For starters, the Obama administration released the report on the Friday before the July 4 three-day weekend.

Journalist Spencer Ackerman, who has reported on the U.S. drone program for years, quipped on Twitter, "Nothing says transparency like saying you killed between 64 and 116 civilians (hundreds less than estimates) before July 4 weekend."

At a deeper level, however, the report's diminutive findings and its failure to disclose methodology may themselves betray the U.S.'s professed commitment to transparency.

"The U.S. government’s estimate of civilian casualties is misleading at best and, at worst, a distortion of the reality on the ground," said Omar Shakir, a legal expert who has extensively studied the U.S. drone program.

Shakir told Salon that he feels the report, in reality, continues to shroud the drone program in secrecy and fails to provide a basic accounting of U.S. policies.

"There is strong evidence that the numbers are significantly higher than what the U.S. has said," noted Shakir, who is currently a fellow at the Center for Constitutional Rights.

The report "raises serious questions about how the U.S. classifies individuals as combatants and non-combatants," he added.

"Nobody should mistake this for an exact figure."

Shakir is a co-author of “Living Under Drones,” a joint study conducted over nine months by the law schools at Stanford University and New York University.

The intensive 2012 report found that the U.S. drone program had killed hundreds of civilians in Pakistan, and “cause[d] considerable and under-accounted-for harm to the daily lives of ordinary civilians, beyond death and physical injury.”

It noted that the U.S. has conducted drone strikes on rescuers who were trying to help people hit in previous attacks, making “both community members and humanitarian workers afraid or unwilling to assist injured victims.”

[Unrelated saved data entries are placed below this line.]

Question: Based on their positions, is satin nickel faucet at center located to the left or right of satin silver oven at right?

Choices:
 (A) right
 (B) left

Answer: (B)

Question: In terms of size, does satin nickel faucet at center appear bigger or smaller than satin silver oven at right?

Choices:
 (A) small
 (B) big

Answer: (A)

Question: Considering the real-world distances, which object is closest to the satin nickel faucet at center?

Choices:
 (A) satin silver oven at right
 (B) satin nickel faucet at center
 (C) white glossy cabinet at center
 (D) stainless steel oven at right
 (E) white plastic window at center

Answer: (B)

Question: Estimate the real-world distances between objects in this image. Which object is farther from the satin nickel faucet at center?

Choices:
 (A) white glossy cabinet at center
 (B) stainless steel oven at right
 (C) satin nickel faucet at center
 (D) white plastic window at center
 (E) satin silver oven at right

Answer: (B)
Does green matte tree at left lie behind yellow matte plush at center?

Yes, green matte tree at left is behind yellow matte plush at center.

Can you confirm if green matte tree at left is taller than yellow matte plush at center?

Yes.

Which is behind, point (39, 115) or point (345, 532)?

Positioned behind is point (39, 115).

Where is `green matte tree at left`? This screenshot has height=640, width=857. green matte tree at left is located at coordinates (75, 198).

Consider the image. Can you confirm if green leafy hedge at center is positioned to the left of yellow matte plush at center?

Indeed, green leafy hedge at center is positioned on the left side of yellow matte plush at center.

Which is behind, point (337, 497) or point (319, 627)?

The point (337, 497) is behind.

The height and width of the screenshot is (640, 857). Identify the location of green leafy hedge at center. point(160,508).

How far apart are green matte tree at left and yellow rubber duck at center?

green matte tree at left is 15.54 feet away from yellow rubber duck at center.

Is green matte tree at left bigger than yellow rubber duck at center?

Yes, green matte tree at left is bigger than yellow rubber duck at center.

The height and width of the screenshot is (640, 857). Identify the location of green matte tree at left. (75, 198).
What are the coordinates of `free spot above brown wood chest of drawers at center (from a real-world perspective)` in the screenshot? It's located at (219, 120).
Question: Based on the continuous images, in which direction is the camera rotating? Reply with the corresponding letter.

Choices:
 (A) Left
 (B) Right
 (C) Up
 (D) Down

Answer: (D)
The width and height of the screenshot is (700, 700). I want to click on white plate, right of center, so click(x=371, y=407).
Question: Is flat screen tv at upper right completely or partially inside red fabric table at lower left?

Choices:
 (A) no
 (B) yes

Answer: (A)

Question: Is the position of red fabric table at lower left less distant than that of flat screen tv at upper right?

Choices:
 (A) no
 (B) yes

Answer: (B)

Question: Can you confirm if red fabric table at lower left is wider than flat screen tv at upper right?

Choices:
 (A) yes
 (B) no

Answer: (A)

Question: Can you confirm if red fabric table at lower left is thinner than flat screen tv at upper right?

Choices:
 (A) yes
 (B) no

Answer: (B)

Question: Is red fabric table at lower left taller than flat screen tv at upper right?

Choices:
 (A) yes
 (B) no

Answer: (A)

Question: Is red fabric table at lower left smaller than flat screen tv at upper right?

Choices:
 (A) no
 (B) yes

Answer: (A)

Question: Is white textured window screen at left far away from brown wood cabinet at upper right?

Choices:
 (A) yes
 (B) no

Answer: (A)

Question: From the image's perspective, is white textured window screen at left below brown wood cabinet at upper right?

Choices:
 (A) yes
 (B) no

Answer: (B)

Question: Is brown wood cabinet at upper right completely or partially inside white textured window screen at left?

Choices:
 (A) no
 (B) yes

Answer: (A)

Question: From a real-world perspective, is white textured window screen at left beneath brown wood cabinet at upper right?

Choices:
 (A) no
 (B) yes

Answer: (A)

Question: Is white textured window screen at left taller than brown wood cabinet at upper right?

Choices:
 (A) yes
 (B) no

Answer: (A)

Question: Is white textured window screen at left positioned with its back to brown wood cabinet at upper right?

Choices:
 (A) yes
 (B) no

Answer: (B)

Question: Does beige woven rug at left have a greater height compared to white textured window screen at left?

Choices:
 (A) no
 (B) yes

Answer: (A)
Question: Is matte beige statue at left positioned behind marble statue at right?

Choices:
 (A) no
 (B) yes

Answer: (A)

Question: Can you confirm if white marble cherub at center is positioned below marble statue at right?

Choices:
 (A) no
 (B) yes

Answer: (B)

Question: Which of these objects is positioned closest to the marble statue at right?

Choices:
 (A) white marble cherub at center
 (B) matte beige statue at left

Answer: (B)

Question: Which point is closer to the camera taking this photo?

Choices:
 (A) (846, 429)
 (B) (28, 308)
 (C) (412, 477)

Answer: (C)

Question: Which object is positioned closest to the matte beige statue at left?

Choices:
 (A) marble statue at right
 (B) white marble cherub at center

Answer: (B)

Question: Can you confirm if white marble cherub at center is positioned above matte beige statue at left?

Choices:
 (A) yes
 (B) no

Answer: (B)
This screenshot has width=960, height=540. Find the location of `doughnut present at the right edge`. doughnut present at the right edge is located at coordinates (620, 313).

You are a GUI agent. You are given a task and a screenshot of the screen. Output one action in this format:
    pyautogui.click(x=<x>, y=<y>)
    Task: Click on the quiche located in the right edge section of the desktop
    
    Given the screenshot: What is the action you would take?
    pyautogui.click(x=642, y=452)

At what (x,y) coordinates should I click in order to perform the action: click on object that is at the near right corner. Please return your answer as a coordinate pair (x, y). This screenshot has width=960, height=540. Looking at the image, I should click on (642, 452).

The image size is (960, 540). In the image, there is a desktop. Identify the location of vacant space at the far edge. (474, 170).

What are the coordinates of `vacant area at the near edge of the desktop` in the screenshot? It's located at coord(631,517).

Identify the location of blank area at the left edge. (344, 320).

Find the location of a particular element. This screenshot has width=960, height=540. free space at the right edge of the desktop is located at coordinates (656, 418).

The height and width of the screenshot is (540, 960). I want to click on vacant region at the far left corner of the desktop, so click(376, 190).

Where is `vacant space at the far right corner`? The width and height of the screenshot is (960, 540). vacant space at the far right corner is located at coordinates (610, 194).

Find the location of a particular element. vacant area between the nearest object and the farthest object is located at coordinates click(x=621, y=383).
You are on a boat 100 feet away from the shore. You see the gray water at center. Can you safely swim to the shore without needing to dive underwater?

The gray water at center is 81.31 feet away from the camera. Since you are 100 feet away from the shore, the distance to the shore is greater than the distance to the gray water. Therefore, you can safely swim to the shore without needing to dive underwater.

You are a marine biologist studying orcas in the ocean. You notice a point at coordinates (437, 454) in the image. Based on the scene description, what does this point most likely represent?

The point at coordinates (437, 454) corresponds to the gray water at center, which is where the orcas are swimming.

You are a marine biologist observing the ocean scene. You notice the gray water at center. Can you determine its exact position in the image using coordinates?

Amnesty International's Naureen Shah stressed to Salon that the human rights organization also documented these double-tap strikes in its investigations.

"Living Under Drones" concluded that the U.S. drone program has “terrorize[d] men, women, and children, giving rise to anxiety and psychological trauma among civilian communities.”

In the report, Shakir said he and the other scholars who studied U.S. strikes found that the methodology of the Bureau of Investigative Journalism was "the most comprehensive and thorough."

Even then, however, the Bureau's reporting was still conservative, Shakir noted. The “Living Under Drones” fact-founding team on the ground found strikes that resulted in civilian casualties that the Bureau missed.

"Unfortunately, the way this campaign has been conducted in the shadows really prevents people from having a real sense of exactly how many people have been killed," he said.

Shakir underscored the fact that investigations aren't conducted after U.S. drone attacks, and operators themselves can’t make determinations of casualties.

"It is not a step toward transparency," he said. The new report "maintains the same line: just trust us."

Scholars and journalists have long expressed concern that U.S. drone strikes do more damage in the long-run, by fueling extremism in communities affected by the attacks.

Pakistani-American scholar Hassan Abbas is one of many experts who have argued that the U.S. drone program creates more extremists than it kills.

Even the head of intelligence for the Joint Special Operations Command, or JSOC, the U.S. military unit that oversees the drone program, has admitted that it creates more extremists than it kills.

“When you drop a bomb from a drone... you are going to cause more damage than you are going to cause good,” Michael T. Flynn warned. The retired Army lieutenant general, who also served as the U.S. Central Command’s director of intelligence, says that “the more bombs we drop, that just... fuels the conflict.”

Renowned public intellectual Noam Chomsky has characterized the U.S. government’s secretive drone assassination program as a massive and illegal campaign of global terrorism.